- [Task to complete] Please change "Comarcas" to "Regiones" in the records below and leave everything else as it is.

- [Record extracts]
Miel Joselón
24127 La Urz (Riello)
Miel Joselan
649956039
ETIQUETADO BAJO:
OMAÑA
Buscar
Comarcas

- [Response for this exercise]
Miel Joselón
24127 La Urz (Riello)
Miel Joselan
649956039
ETIQUETADO BAJO:
OMAÑA
Buscar
Regiones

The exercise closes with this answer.